**WORK TO COMPLETE:** Go over the data and keep only the lines that include "wine".
··· RECORDS FOR THE TASK ···
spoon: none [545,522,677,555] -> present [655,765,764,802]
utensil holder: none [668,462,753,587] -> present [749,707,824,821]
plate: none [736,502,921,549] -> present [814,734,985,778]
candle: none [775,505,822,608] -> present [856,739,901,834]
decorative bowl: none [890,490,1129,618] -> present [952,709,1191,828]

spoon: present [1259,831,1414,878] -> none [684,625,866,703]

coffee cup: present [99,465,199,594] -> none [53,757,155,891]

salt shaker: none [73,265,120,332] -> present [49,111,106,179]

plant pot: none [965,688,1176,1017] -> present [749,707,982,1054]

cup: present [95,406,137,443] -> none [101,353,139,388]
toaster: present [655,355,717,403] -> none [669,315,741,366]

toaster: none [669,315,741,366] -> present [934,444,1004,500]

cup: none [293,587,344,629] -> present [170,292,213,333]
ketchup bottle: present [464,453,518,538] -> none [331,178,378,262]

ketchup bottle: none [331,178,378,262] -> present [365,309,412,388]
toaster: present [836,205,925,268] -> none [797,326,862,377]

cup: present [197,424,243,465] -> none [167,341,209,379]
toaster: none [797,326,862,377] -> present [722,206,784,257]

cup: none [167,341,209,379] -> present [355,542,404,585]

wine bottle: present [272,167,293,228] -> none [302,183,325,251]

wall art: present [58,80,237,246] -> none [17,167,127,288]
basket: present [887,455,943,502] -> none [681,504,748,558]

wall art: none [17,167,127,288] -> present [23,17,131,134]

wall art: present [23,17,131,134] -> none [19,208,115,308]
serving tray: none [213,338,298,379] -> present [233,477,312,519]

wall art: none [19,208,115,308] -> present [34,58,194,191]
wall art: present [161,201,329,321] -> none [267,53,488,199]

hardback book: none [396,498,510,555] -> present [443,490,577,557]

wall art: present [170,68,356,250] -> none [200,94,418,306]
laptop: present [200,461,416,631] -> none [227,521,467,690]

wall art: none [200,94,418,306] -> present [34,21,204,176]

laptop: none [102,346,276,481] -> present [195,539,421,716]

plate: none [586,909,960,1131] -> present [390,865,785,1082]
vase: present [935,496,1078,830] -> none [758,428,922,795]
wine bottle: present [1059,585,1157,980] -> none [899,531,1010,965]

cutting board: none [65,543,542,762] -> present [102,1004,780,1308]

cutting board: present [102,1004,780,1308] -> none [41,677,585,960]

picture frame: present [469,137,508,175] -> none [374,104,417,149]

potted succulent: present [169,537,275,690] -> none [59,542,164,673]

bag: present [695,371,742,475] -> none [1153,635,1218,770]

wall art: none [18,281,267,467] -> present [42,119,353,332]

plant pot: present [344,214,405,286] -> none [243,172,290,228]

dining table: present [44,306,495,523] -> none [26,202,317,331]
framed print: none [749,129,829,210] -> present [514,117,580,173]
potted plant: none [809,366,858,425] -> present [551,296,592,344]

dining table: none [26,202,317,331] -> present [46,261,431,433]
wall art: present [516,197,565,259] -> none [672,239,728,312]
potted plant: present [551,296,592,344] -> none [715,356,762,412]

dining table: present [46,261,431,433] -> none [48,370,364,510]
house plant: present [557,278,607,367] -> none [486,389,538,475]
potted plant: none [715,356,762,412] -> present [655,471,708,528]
···
**EXERCISE SOLUTION:**
wine bottle: present [272,167,293,228] -> none [302,183,325,251]
wine bottle: present [1059,585,1157,980] -> none [899,531,1010,965]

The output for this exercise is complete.